Son œuvre est essentiellement constituée de courtes vignettes, qui ne font souvent que quelques paragraphes, où alternent des scènes de pauvreté ou de privations, des scènes fantastiques ressemblant parfois à des descriptions de rêves, et des scènes comiques. Dans ces vignettes, des écrivains connus font quelque fois des apparitions incongrues. Le monde de Harms est imprévisible et désordonné : ses personnages répètent sans fin les mêmes actions ou se comportent de façon irrationnelle, des histoires linéaires se développent et sont brutalement interrompues par des incidents qui les font rebondir dans des directions totalement inattendues.
Considéré comme un ennemi du régime stalinien, Harms ne publia de son vivant que deux textes: l’essentiel de son œuvre sera diffusé clandestinement. Accusé d’activités anti-soviétiques, il est exilé à Koursk en 1931. Arrêté à nouveau pendant le siège de Leningrad en 1941, il est interné en asile psychiatrique où il meurt à 36 ans.

Son œuvre est réhabilitée en 1956, elle est aujourd’hui immensément populaire en Russie.
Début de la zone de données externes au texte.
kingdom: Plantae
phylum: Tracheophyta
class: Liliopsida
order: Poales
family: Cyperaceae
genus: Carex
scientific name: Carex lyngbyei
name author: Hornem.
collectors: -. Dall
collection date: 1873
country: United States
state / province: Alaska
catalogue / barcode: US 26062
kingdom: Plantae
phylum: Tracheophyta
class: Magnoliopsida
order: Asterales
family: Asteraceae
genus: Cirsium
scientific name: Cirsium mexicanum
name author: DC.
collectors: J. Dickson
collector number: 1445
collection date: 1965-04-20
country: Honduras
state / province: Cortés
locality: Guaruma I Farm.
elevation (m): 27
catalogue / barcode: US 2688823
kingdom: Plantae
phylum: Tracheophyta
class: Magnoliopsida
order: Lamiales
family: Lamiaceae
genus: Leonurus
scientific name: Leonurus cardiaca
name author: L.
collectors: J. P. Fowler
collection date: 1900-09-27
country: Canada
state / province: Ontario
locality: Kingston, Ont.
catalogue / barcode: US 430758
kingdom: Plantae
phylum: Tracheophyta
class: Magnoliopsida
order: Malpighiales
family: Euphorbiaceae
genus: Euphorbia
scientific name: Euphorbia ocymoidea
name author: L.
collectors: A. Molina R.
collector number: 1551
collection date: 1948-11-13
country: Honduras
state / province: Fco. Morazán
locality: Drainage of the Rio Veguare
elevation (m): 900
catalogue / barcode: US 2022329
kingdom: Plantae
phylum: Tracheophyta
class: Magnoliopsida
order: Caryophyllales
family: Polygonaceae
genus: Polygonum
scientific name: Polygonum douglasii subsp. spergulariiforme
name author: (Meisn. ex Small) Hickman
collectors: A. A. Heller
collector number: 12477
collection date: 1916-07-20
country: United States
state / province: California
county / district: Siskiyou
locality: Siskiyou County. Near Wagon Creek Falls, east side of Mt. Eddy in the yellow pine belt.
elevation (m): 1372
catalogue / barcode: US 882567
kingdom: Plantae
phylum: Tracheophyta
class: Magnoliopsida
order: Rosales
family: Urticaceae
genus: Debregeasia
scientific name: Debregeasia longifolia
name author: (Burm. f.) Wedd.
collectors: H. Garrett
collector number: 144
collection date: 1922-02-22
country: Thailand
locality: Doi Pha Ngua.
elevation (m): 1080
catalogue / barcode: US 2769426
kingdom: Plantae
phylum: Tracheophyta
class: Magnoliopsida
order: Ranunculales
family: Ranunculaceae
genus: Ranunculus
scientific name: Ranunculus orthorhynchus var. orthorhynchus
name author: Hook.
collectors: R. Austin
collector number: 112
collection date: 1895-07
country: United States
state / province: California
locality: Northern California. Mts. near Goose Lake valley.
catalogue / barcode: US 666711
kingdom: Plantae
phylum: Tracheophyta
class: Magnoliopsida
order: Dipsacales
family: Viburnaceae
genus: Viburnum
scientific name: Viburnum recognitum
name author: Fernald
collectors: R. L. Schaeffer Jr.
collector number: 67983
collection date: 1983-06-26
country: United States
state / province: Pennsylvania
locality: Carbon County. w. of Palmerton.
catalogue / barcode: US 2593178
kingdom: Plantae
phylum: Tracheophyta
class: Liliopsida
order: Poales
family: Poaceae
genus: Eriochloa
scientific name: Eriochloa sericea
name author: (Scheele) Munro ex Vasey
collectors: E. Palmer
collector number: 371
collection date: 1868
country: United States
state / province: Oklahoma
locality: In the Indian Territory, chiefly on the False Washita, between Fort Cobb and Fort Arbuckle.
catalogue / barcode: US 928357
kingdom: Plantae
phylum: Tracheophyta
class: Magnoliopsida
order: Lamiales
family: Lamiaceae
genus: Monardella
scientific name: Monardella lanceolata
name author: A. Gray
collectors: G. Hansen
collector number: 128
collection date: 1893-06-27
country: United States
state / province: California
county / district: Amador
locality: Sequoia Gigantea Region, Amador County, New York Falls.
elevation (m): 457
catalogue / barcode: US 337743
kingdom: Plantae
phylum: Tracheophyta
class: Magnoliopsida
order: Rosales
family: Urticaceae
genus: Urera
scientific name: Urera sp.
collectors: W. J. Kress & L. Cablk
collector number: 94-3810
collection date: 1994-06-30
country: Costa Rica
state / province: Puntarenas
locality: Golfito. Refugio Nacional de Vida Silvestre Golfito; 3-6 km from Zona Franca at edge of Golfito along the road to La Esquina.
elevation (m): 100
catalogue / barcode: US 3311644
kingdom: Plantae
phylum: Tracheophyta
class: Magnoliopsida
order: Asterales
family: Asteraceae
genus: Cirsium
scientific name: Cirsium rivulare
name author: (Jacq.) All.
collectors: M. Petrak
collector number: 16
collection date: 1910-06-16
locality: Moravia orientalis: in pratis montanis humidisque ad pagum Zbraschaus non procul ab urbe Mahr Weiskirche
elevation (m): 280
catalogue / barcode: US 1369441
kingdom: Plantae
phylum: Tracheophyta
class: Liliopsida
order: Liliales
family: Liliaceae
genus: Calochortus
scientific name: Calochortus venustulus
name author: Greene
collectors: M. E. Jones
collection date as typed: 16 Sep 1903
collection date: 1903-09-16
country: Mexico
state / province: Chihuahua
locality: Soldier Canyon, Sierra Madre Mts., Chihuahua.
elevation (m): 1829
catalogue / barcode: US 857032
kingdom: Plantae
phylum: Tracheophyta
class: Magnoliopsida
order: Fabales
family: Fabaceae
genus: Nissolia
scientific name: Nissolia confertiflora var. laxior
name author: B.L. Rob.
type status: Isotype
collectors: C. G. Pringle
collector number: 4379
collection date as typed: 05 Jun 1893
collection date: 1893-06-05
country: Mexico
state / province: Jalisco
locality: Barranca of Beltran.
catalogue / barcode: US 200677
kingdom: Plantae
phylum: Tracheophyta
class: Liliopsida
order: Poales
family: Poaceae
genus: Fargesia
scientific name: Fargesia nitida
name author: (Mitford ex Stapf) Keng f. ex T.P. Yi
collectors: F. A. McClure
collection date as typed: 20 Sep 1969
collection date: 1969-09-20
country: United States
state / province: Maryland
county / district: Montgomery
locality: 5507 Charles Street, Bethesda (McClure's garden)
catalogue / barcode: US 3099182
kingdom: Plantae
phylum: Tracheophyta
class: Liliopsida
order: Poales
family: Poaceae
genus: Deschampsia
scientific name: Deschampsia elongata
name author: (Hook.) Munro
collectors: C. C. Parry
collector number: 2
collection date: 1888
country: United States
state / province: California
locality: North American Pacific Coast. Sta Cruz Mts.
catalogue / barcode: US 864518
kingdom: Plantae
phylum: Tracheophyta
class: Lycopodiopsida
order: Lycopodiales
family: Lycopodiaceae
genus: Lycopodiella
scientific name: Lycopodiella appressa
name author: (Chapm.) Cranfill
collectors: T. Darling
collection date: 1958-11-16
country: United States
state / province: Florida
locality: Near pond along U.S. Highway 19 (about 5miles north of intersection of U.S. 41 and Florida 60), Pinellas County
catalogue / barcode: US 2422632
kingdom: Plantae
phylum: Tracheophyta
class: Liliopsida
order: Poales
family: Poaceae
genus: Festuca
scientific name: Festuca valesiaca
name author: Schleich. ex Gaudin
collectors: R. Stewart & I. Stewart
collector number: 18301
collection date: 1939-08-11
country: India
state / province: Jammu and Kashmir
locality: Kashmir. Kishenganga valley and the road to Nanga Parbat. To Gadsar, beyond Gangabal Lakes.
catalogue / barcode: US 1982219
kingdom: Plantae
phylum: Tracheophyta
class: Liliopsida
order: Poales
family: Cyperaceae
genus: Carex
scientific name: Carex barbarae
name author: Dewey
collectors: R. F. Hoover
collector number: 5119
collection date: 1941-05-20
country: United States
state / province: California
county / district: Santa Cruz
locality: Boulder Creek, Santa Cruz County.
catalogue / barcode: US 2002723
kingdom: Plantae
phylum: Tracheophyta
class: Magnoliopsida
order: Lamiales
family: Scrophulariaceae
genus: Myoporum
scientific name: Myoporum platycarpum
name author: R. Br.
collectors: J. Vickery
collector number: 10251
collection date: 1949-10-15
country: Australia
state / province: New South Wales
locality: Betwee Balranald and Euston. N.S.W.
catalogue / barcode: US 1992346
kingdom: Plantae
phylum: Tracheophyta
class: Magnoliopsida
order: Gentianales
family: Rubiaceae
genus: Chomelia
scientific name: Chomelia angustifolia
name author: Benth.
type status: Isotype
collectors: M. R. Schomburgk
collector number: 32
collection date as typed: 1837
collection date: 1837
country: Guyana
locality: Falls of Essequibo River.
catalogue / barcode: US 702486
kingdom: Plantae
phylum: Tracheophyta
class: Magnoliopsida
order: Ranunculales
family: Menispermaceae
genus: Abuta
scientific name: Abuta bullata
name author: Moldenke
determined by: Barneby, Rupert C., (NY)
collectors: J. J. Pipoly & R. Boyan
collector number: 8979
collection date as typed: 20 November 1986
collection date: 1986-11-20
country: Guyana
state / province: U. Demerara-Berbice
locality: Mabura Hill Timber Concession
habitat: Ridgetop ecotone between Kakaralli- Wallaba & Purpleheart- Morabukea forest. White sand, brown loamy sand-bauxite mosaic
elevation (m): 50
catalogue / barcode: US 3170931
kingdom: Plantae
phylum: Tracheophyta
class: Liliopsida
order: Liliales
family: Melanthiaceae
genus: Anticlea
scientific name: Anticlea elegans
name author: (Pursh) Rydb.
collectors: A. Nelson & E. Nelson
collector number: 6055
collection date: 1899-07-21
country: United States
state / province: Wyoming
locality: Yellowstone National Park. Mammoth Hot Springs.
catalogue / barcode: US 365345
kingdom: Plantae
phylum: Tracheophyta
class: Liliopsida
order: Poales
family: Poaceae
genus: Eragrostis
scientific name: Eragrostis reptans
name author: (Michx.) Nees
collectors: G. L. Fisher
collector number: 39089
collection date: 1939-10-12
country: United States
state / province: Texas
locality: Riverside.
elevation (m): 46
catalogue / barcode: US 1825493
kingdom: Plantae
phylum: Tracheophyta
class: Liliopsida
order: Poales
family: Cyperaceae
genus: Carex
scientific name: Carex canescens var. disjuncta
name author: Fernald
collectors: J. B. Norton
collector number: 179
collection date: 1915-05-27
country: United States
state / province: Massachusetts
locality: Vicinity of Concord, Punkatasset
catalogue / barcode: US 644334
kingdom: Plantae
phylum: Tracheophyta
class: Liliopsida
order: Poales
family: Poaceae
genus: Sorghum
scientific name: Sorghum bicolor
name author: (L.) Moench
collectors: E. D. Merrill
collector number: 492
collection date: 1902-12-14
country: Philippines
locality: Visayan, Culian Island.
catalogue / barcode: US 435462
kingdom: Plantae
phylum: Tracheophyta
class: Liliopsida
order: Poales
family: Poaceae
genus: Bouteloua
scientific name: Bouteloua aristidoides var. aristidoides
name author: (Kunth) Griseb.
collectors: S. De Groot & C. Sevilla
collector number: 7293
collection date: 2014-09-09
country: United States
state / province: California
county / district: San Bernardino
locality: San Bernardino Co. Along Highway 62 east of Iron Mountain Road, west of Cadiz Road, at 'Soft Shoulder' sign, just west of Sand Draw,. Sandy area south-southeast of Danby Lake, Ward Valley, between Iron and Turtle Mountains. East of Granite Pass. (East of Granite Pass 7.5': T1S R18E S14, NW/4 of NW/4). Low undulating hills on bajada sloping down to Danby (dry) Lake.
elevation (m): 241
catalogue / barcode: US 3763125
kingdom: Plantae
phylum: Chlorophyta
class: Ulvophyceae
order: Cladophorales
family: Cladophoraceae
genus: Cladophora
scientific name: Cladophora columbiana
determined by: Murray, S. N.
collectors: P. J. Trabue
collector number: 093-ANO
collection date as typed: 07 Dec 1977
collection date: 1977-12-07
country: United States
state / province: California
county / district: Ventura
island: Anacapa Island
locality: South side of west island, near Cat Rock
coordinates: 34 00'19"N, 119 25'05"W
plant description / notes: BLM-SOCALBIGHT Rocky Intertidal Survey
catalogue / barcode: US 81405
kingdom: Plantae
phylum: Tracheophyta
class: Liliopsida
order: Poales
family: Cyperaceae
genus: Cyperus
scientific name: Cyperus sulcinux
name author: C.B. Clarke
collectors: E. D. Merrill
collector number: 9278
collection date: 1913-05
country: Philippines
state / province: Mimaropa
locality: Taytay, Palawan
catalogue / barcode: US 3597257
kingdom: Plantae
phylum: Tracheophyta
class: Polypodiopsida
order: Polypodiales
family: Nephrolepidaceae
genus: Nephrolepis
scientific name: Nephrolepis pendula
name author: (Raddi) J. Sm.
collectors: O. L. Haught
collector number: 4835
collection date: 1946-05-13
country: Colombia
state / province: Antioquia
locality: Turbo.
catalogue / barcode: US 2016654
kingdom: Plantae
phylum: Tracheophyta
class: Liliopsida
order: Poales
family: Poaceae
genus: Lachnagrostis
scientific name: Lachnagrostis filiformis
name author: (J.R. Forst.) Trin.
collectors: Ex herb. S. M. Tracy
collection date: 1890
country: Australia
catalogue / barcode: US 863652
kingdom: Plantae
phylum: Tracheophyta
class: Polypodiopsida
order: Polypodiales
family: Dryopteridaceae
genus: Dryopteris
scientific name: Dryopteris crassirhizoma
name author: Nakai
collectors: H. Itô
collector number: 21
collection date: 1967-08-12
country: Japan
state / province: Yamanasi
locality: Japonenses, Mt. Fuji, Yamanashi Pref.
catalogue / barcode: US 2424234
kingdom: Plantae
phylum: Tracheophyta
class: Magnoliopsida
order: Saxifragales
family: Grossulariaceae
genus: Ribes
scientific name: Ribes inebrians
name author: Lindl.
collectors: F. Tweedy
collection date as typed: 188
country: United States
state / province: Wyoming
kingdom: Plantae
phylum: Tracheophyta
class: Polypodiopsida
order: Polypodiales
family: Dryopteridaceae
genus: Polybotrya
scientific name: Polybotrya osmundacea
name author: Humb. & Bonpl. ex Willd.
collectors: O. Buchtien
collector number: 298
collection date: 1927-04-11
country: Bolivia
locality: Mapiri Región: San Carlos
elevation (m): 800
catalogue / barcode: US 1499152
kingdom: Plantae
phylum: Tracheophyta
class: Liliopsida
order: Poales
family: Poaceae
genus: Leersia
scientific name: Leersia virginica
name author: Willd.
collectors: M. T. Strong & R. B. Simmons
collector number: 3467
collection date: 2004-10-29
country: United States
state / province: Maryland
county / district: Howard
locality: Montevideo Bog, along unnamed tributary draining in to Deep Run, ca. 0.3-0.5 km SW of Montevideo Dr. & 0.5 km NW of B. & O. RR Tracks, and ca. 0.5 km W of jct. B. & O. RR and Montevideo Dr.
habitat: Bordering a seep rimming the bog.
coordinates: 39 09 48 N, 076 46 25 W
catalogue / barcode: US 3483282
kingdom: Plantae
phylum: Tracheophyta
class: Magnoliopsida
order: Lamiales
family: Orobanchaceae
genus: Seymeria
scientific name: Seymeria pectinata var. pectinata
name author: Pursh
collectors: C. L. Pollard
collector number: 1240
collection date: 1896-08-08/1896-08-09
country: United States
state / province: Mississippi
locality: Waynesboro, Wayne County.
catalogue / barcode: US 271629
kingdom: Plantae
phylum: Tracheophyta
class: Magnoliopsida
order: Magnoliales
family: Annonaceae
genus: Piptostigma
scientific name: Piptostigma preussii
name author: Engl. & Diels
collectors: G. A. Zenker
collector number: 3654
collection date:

Elle a été traduite en allemand, anglais, italien, polonais, tchèque, suédois. Deux recueils de textes ont paru en français, dont l’un est traduit par Jean-Philippe Jaccard, professeur à la faculté de russe de l’Université de Genève. Outre les pièces de théâtre, poèmes, proses pour adultes, Daniil Harms a écrit de nombreux textes pour enfants.